▶ [Task to complete]: Please reproduce the entries below exactly, leaving the pictures out.

[Dataset entries]
--- START ---
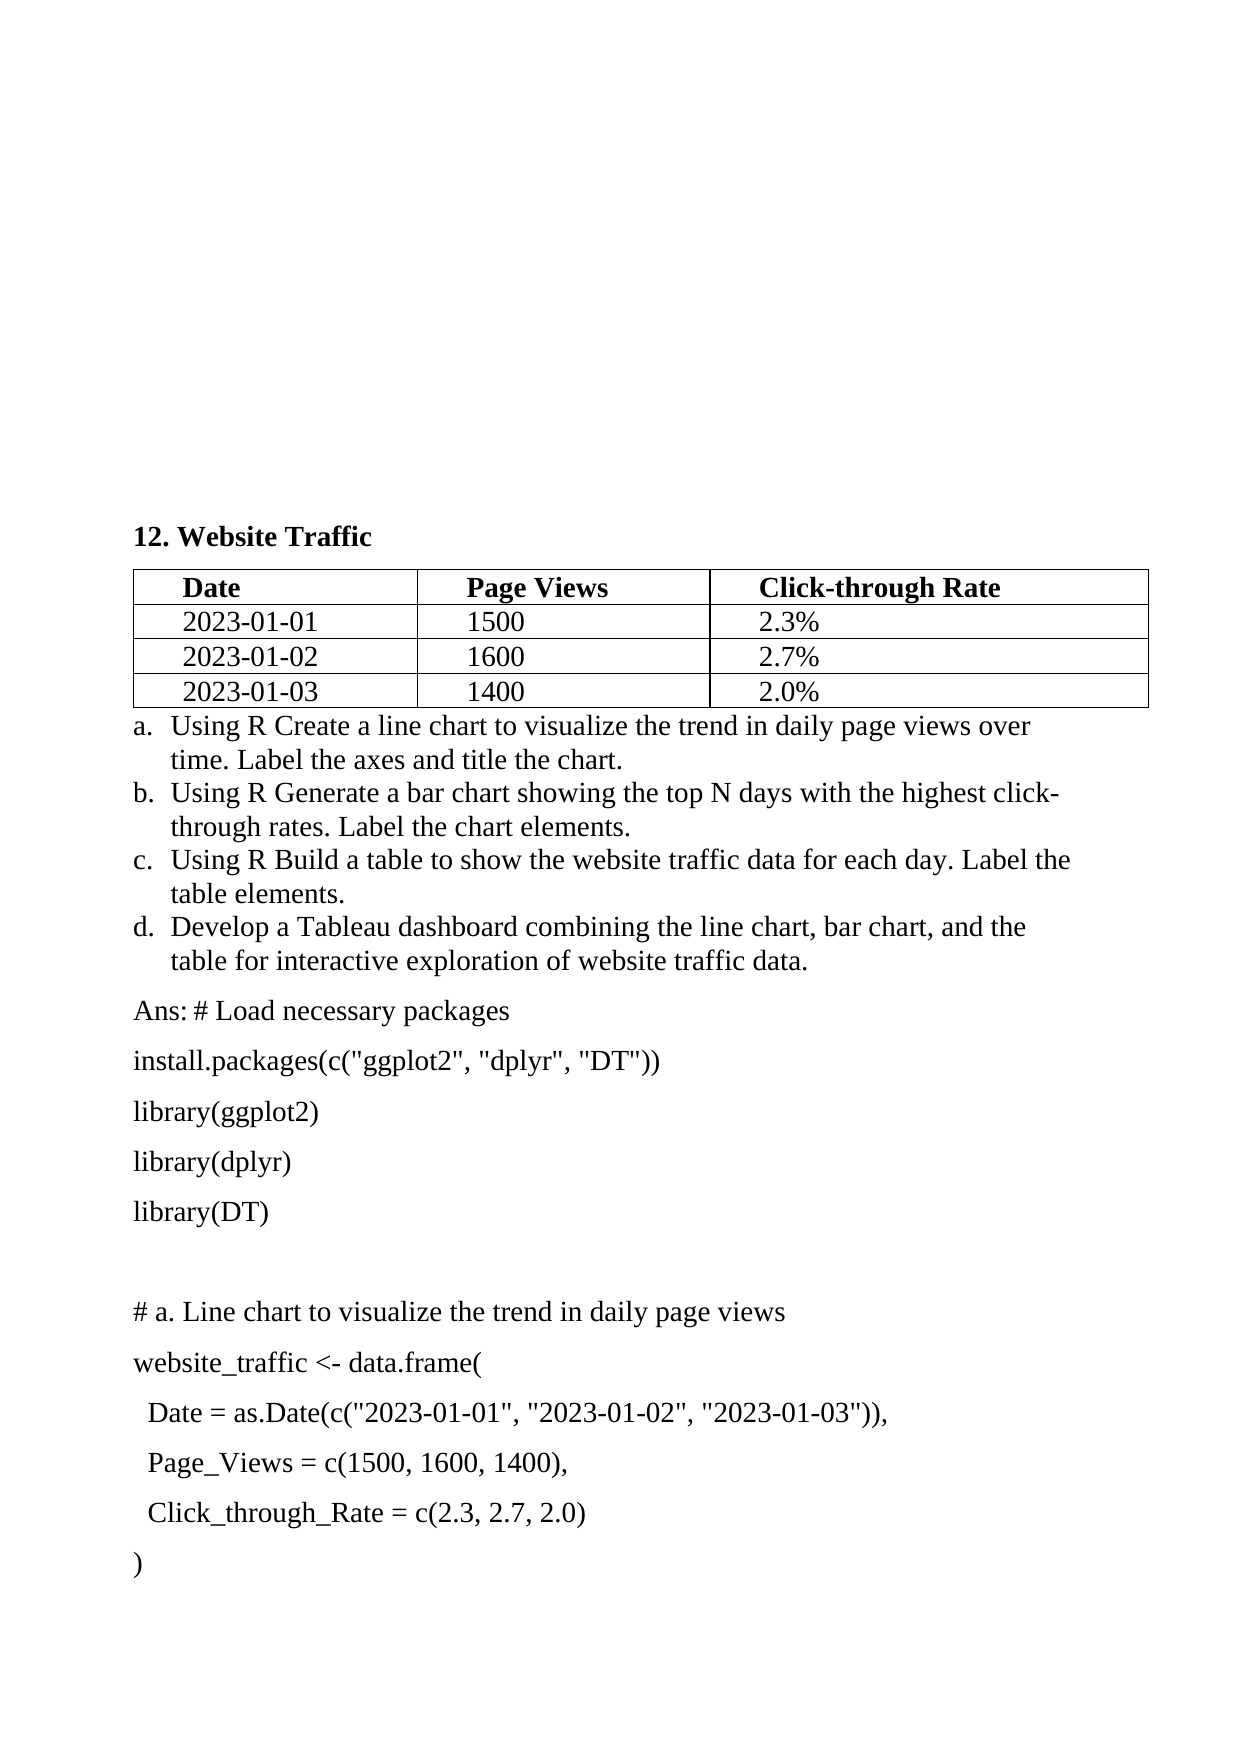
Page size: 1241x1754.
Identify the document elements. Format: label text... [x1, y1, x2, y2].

text website_traffic <- data.frame( [133, 1345, 1090, 1378]
text library(ggplot2) [133, 1094, 1090, 1127]
table_cell 2023-01-01 [134, 605, 417, 638]
text 12. Website Traffic [133, 519, 1090, 552]
table_header Date [134, 570, 417, 603]
list Using R Build a table to show the website traffic data for each day. Label the table elements. [133, 842, 1090, 909]
table_cell 2.3% [711, 605, 1148, 638]
text Date = as.Date(c("2023-01-01", "2023-01-02", "2023-01-03")), [133, 1395, 1090, 1428]
text # a. Line chart to visualize the trend in daily page views [133, 1294, 1090, 1328]
table_cell 2.7% [711, 639, 1148, 673]
table_header Page Views [418, 570, 709, 603]
table_cell 2.0% [711, 674, 1148, 707]
table_cell 1400 [418, 674, 709, 707]
list Using R Create a line chart to visualize the trend in daily page views over time. Label the axes and title the chart. [133, 708, 1090, 775]
text Ans: # Load necessary packages [133, 993, 1090, 1027]
text library(dplyr) [133, 1144, 1090, 1177]
table_cell 2023-01-02 [134, 639, 417, 673]
text Click_through_Rate = c(2.3, 2.7, 2.0) [133, 1495, 1090, 1529]
text library(DT) [133, 1194, 1090, 1228]
text install.packages(c("ggplot2", "dplyr", "DT")) [133, 1043, 1090, 1077]
text Page_Views = c(1500, 1600, 1400), [133, 1445, 1090, 1479]
table_cell 1500 [418, 605, 709, 638]
text ) [133, 1546, 1090, 1579]
table_cell 1600 [418, 639, 709, 673]
list Using R Generate a bar chart showing the top N days with the highest click-through rates. Label the chart elements. [133, 775, 1090, 842]
table_header Click-through Rate [711, 570, 1148, 603]
list Develop a Tableau dashboard combining the line chart, bar chart, and the table for interactive exploration of website traffic data. [133, 909, 1090, 977]
table_cell 2023-01-03 [134, 674, 417, 707]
--- END ---
▶ [Response to this exercise]:
Page size: 1241x1754.
Identify the document elements. Format: label text... [x1, y1, x2, y2].

text website_traffic <- data.frame( [133, 1345, 1090, 1378]
text library(ggplot2) [133, 1094, 1090, 1127]
table_cell 2023-01-01 [134, 605, 417, 638]
text 12. Website Traffic [133, 519, 1090, 552]
table_header Date [134, 570, 417, 603]
list Using R Build a table to show the website traffic data for each day. Label the table elements. [133, 842, 1090, 909]
table_cell 2.3% [711, 605, 1148, 638]
text Date = as.Date(c("2023-01-01", "2023-01-02", "2023-01-03")), [133, 1395, 1090, 1428]
text # a. Line chart to visualize the trend in daily page views [133, 1294, 1090, 1328]
table_cell 2.7% [711, 639, 1148, 673]
table_header Page Views [418, 570, 709, 603]
table_cell 2.0% [711, 674, 1148, 707]
table_cell 1400 [418, 674, 709, 707]
list Using R Create a line chart to visualize the trend in daily page views over time. Label the axes and title the chart. [133, 708, 1090, 775]
text Ans: # Load necessary packages [133, 993, 1090, 1027]
text library(dplyr) [133, 1144, 1090, 1177]
table_cell 2023-01-02 [134, 639, 417, 673]
text Click_through_Rate = c(2.3, 2.7, 2.0) [133, 1495, 1090, 1529]
text library(DT) [133, 1194, 1090, 1228]
text install.packages(c("ggplot2", "dplyr", "DT")) [133, 1043, 1090, 1077]
text Page_Views = c(1500, 1600, 1400), [133, 1445, 1090, 1479]
table_cell 1500 [418, 605, 709, 638]
text ) [133, 1546, 1090, 1579]
table_cell 1600 [418, 639, 709, 673]
list Using R Generate a bar chart showing the top N days with the highest click-through rates. Label the chart elements. [133, 775, 1090, 842]
table_header Click-through Rate [711, 570, 1148, 603]
list Develop a Tableau dashboard combining the line chart, bar chart, and the table for interactive exploration of website traffic data. [133, 909, 1090, 977]
table_cell 2023-01-03 [134, 674, 417, 707]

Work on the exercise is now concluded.